Several regular TOC members were unable to attend due to scheduling conflicts, including Jeremy and Ferdi who had a conflict with Open Learning. It was noted that Shweta Gupta had left NSDC and the TOC with immediate effect, and that her replacement for NSDC is pending.

2026 Conference Planning

The 2026 Open edX conference location and host have been confirmed and will be announced. There is also a plan to co-locate future conferences with Democon, and the next step is to discuss the coordination of planning efforts.

TOC Elections Update

The nomination process for TOC elections is currently underway, with the elections now following a biennial schedule rather than annual. Steps have been taken to ensure a smoother voting process following last year’s change of voting tool and the issues it generated.

WGU Team Progress Report

WGU's new team supporting Open edX has demonstrated impressive onboarding and contribution levels. The team has submitted 300-400 pull requests and now has three engineers with commit rights to the platform. This rapid integration and high contribution volume was noted as particularly noteworthy for a new institutional participant.

Discussion touched on WGU's work with student profiles and learner records, with mention of concepts around comprehensive learner profiles that could inform personalized learning experiences.

OpenAI Funding Opportunity

Axim is exploring ways to access an OpenAI innovation funding opportunity, despite exceeding the typical operating budget cap that would normally qualify organizations. Potential approaches through partnerships or other mechanisms are being investigated to access this funding for AI-related development work.

AI Experimentation Framework Presentation

Felipe Montoya, Co-founder and CTO of Edinext, presented a comprehensive AI experimentation framework designed to integrate with Open EDX. The framework builds upon the existing Hooks framework and aims to be pluggable, model/provider agnostic, and well-integrated with Open EDX services. A GitHub repository called "open-edx-ai-extensions" has been created to house this work, with basic backend and frontend functionality already available in the main branch.

The current proof of concept focuses on a simple "Ask AI" button for content summarization, though it was acknowledged to be intentionally over-engineered to provide maximum extensibility for future use cases. The framework addresses current challenges where AI integrations have low adoption rates, with existing solutions often being custom-built under deadline pressure. The hope is that this standardized framework will lower the barrier to entry and encourage wider experimentation across the Open EDX community.

Discussion revealed that Axim plans to make significant investments in this AI experimentation framework over the next couple of quarters, indicating strong institutional support for the initiative.

Sparkth Tool Demonstration

Regis demonstrated Sparkth, an innovative external, open-source MCP (Model Context Protocol) server that enables course generation and management within Large Language Models like Claude. This tool works with both Open edX and Canvas platforms, leveraging existing APIs without requiring any modifications to the core platform code.

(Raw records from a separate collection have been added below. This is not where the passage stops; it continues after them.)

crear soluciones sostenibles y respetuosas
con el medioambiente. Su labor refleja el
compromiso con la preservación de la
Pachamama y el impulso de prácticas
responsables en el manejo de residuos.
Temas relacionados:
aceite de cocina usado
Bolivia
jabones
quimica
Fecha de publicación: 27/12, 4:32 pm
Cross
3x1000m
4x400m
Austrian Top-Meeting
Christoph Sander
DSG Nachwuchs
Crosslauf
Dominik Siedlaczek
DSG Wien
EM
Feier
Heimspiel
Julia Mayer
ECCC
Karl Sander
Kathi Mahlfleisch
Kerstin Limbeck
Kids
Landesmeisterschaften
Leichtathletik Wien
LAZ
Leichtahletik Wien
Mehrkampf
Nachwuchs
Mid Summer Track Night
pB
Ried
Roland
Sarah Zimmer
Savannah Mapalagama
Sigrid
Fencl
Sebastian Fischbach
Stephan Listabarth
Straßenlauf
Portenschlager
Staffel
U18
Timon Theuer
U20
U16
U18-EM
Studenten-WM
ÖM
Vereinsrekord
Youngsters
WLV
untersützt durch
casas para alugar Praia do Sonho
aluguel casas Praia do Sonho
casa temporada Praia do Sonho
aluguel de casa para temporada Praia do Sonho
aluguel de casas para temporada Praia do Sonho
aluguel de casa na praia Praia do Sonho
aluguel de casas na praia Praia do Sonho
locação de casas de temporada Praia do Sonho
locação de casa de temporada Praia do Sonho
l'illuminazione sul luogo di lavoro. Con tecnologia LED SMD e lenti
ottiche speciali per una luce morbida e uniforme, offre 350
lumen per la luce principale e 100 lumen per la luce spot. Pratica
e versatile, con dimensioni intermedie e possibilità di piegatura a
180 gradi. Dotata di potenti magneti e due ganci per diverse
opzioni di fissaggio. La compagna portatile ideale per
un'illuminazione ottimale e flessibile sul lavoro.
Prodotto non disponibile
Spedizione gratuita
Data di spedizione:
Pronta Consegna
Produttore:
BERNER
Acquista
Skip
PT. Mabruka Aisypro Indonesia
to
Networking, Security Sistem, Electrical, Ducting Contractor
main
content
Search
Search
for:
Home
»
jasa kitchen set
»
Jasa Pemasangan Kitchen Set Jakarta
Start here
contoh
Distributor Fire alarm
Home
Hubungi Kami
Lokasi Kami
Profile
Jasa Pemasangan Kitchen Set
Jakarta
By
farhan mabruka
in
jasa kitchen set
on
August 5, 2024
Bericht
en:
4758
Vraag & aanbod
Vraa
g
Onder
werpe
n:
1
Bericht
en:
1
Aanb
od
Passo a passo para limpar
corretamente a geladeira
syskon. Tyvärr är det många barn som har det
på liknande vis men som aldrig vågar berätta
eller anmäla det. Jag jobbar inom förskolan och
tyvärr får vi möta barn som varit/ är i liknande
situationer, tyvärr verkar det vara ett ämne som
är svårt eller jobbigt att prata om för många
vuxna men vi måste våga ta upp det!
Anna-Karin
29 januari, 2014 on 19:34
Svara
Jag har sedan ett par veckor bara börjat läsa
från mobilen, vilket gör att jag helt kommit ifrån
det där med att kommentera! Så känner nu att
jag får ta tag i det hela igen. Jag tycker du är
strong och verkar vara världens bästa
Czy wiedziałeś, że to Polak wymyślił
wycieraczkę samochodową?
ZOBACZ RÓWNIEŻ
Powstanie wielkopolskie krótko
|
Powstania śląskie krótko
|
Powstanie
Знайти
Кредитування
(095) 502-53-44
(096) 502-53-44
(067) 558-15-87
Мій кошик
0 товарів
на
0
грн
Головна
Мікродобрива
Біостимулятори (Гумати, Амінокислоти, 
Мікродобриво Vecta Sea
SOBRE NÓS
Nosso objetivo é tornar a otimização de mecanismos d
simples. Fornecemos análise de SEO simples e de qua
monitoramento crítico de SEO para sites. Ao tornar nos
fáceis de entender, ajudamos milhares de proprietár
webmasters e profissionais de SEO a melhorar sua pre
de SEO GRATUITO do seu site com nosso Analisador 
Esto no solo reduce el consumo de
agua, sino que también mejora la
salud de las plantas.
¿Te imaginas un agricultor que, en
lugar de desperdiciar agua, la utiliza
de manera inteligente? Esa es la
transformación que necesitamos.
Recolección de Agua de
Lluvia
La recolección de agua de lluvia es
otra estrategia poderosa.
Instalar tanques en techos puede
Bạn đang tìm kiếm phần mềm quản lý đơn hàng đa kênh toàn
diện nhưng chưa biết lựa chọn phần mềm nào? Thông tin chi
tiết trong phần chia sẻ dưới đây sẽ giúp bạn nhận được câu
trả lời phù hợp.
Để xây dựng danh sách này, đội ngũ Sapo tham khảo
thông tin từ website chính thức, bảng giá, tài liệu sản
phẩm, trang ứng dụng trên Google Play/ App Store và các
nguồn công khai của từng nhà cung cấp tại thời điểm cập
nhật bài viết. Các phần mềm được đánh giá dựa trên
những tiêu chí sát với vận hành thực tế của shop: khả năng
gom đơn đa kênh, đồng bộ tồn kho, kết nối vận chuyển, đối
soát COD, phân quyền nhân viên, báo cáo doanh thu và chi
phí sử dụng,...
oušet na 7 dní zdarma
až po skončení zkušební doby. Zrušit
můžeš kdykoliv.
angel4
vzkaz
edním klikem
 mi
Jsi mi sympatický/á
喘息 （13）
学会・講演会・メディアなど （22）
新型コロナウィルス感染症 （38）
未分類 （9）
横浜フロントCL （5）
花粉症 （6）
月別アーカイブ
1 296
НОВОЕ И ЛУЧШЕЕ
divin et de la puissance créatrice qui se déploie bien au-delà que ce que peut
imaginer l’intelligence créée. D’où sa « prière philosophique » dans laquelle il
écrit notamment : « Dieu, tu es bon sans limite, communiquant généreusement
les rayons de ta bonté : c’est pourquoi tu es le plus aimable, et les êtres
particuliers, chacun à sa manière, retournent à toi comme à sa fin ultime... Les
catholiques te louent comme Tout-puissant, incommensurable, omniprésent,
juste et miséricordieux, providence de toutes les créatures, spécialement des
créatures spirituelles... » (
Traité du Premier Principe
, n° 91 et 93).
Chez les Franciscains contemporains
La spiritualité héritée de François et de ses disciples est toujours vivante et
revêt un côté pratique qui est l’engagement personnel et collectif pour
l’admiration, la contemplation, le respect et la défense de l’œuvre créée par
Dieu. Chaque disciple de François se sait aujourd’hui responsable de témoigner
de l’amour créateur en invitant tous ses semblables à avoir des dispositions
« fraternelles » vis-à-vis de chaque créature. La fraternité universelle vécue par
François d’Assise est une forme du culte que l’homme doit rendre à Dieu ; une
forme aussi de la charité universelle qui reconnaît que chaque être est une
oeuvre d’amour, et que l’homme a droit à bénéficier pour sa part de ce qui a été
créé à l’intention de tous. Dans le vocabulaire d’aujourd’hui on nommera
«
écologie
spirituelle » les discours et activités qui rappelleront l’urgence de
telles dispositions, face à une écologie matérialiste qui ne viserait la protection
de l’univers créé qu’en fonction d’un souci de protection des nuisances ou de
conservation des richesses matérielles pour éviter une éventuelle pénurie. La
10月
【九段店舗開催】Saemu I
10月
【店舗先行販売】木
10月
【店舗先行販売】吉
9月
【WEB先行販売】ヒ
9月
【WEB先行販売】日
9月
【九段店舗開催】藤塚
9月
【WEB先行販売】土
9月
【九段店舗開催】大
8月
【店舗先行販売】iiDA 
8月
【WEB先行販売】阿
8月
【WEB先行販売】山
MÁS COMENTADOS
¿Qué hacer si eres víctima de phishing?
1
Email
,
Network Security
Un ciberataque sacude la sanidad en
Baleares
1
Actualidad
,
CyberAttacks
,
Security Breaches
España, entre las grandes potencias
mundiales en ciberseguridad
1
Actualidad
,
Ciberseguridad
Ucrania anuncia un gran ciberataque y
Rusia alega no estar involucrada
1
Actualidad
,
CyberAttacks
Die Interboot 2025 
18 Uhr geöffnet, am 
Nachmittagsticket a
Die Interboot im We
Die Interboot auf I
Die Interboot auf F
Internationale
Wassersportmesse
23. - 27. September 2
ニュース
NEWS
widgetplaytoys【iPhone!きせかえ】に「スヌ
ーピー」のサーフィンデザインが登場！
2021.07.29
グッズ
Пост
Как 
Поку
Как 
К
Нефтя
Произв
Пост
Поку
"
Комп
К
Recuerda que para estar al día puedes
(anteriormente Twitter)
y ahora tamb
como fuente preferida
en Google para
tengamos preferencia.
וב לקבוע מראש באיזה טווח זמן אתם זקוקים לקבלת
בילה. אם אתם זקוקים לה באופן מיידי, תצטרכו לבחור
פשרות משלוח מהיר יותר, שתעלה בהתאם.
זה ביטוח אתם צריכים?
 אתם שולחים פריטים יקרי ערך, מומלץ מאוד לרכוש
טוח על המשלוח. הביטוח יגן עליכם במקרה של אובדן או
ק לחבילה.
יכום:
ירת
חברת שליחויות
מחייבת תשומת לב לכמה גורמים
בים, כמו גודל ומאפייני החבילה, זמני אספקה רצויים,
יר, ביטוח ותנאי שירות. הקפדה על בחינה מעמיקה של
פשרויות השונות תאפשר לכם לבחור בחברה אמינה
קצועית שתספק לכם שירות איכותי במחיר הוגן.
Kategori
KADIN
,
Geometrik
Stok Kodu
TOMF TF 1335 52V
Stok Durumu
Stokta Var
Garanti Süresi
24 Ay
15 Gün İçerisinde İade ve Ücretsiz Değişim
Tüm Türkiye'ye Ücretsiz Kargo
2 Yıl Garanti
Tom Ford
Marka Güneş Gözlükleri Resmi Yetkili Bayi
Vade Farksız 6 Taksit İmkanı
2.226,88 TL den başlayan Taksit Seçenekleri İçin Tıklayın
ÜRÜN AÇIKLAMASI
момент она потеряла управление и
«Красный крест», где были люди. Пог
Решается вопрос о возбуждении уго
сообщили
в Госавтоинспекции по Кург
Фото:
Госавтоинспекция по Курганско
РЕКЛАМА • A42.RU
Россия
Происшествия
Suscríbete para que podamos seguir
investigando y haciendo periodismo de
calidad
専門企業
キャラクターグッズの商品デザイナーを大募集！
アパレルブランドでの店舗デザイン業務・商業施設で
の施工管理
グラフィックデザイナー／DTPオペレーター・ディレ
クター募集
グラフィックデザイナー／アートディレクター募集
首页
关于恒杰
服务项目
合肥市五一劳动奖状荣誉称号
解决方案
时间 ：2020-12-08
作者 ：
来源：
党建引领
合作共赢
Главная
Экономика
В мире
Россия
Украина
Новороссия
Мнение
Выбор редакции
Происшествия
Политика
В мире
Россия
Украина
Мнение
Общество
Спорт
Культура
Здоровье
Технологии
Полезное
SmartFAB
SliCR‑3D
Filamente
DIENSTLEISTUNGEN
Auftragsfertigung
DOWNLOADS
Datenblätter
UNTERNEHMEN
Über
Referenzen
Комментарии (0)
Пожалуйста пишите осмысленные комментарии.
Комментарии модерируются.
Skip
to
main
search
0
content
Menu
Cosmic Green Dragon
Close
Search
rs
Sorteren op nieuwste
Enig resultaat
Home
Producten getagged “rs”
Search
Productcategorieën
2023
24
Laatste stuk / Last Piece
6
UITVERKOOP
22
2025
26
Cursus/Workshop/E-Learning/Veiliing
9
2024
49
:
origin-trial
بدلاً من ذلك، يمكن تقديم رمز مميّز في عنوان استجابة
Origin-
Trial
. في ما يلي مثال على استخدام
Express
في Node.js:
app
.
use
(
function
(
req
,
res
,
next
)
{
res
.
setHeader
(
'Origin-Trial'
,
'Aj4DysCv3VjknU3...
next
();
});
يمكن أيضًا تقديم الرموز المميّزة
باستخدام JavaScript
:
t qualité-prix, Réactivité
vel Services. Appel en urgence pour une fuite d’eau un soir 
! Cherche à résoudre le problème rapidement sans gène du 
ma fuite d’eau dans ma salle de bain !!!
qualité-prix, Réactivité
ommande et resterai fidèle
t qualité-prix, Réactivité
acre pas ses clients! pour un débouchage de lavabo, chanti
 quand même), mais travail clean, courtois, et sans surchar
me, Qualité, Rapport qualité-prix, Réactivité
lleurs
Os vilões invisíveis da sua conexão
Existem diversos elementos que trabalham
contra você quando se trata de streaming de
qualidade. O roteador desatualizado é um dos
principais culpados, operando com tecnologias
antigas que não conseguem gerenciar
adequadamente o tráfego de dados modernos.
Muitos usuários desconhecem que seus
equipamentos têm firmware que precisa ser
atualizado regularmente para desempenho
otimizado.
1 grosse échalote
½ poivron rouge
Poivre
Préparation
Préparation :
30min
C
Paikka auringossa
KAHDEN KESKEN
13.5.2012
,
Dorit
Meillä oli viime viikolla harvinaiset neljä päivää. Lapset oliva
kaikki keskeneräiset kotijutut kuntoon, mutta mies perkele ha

The demonstration showed how users can interact with Claude to generate complete courses, including content creation and direct publishing to Open edX instances. The tool represents a complementary approach to AI integration, working externally rather than as an embedded framework. Sparkth is fully open-source and available for community use and contribution.

Questions were raised about the tool's capabilities with multimedia content and different course formats, with clarification provided about current limitations and potential future enhancements.